If you are located in the European Economic Area or United Kingdom, you have rights under GDPR including the rights listed above. You also have the right to lodge a complaint with your local supervisory authority if you believe we have processed your data unlawfully. To submit a request, contact us at privacy@hearthfamilyplanner.com. We will respond within 30 days.

We implement industry-standard security measures to protect your personal data:

• Encryption in transit — all data is transmitted over HTTPS/TLS.
• Encryption at rest — all data is stored encrypted at rest in Supabase's PostgreSQL database (AES-256).
• Row-level security — database-level policies ensure household members can only access their own household's data, enforced at the database layer, not just the application layer.
• OAuth token security — Google OAuth tokens are stored encrypted and never returned to the browser.
• Password hashing — passwords are hashed using bcrypt and never stored in plaintext.
• Session management — sessions use secure, HttpOnly cookies with short expiration windows and automatic refresh.

No method of transmission or storage is 100% secure. If you discover a security vulnerability, please report it responsibly to security@hearthfamilyplanner.com.

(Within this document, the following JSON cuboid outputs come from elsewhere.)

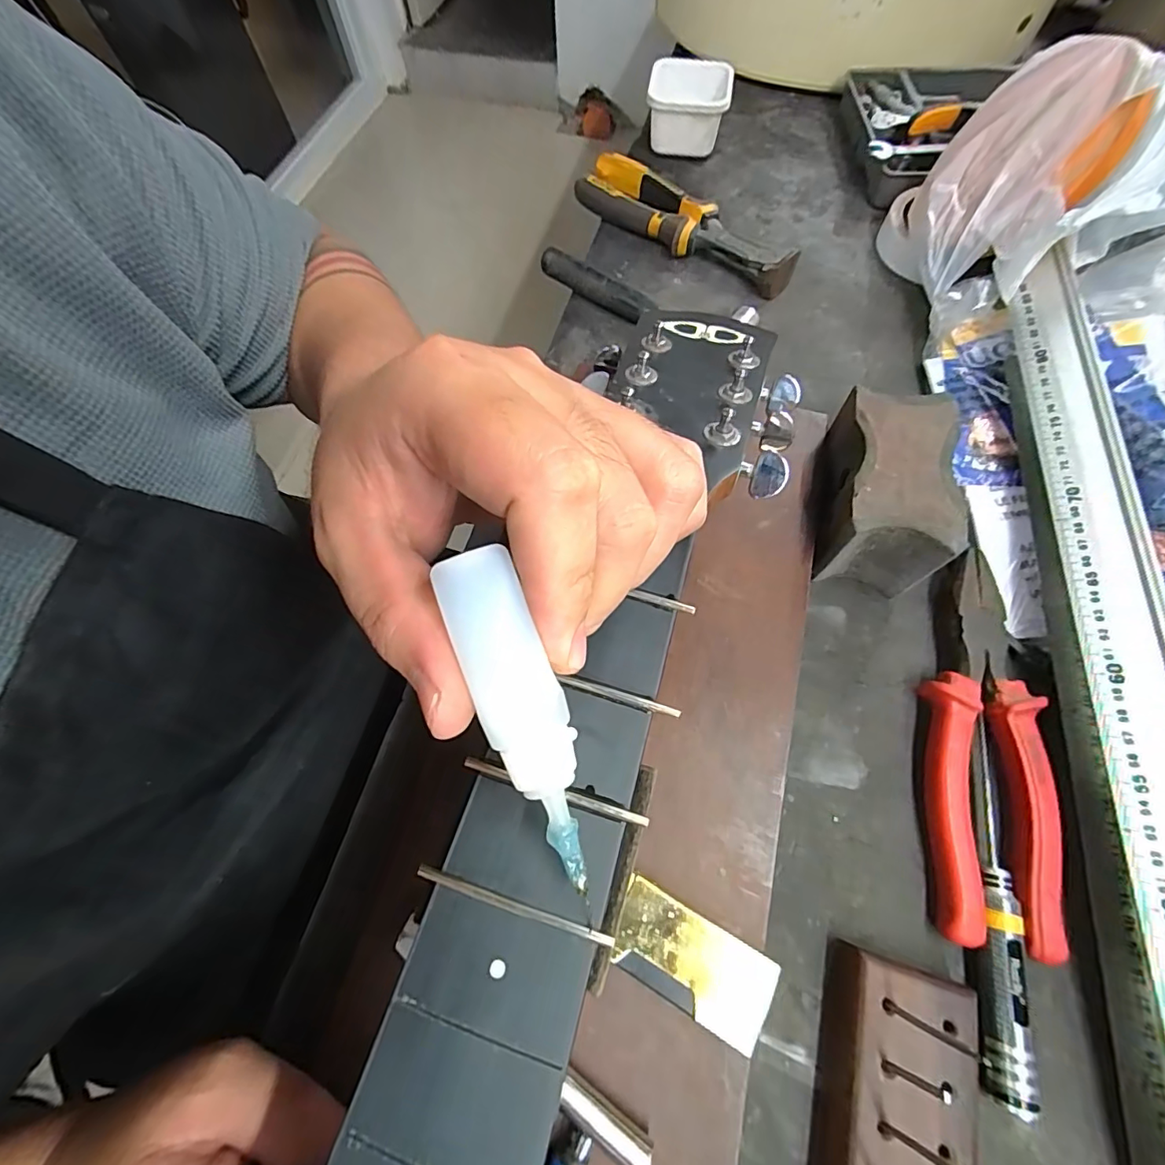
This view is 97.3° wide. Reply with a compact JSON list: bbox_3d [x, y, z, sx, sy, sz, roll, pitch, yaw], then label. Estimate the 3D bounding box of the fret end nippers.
[{"bbox_3d":[0.086,-0.306,0.437,0.213,0.029,0.051,38,72,16],"label":"fret end nippers"}]

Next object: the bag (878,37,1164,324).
[{"bbox_3d":[0.321,-0.244,0.346,0.125,0.141,0.225,-35,70,-13],"label":"bag"}]

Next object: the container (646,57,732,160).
[{"bbox_3d":[0.098,-0.444,0.482,0.074,0.048,0.077,10,67,5],"label":"container"}]

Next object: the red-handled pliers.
[{"bbox_3d":[0.207,0.077,0.268,0.055,0.024,0.193,8,67,5],"label":"red-handled pliers"}]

Hearth uses only essential cookies necessary to operate the Service:

• Session cookies — to keep you signed in across page loads. These are secure, HttpOnly cookies that expire when your session ends or after 7 days of inactivity.
• CSRF protection tokens — to prevent cross-site request forgery attacks.

We do not use tracking cookies, advertising cookies, or third-party analytics cookies. We do not use fingerprinting or any other tracking technology to follow you across websites.

Hearth is operated from the United States. Our servers are located in the United States. If you access the Service from outside the United States, your personal data will be transferred to and processed in the United States, which may have different data protection laws than your country.

For users in the EEA and UK, we rely on Standard Contractual Clauses (SCCs) as the mechanism for lawful transfer of personal data to the United States. Our sub-processors (including Supabase, Vercel, and Resend) maintain appropriate transfer mechanisms for international data transfers.

We may update this Privacy Policy from time to time. When we make material changes, we will notify you by:

• Sending an email to the address associated with your account at least 14 days before the changes take effect.
• Displaying a notice in the app at login.

Continued use of the Service after the effective date of any changes constitutes your acceptance of the updated policy. The "Last updated" date at the top of this page always reflects the most recent revision.

If you have questions, concerns, or requests regarding this Privacy Policy or our data practices, please contact us:

We will respond to privacy requests within 30 days. For urgent account deletion requests, you can also delete your account directly from Settings → Account → Delete Account, which takes effect immediately.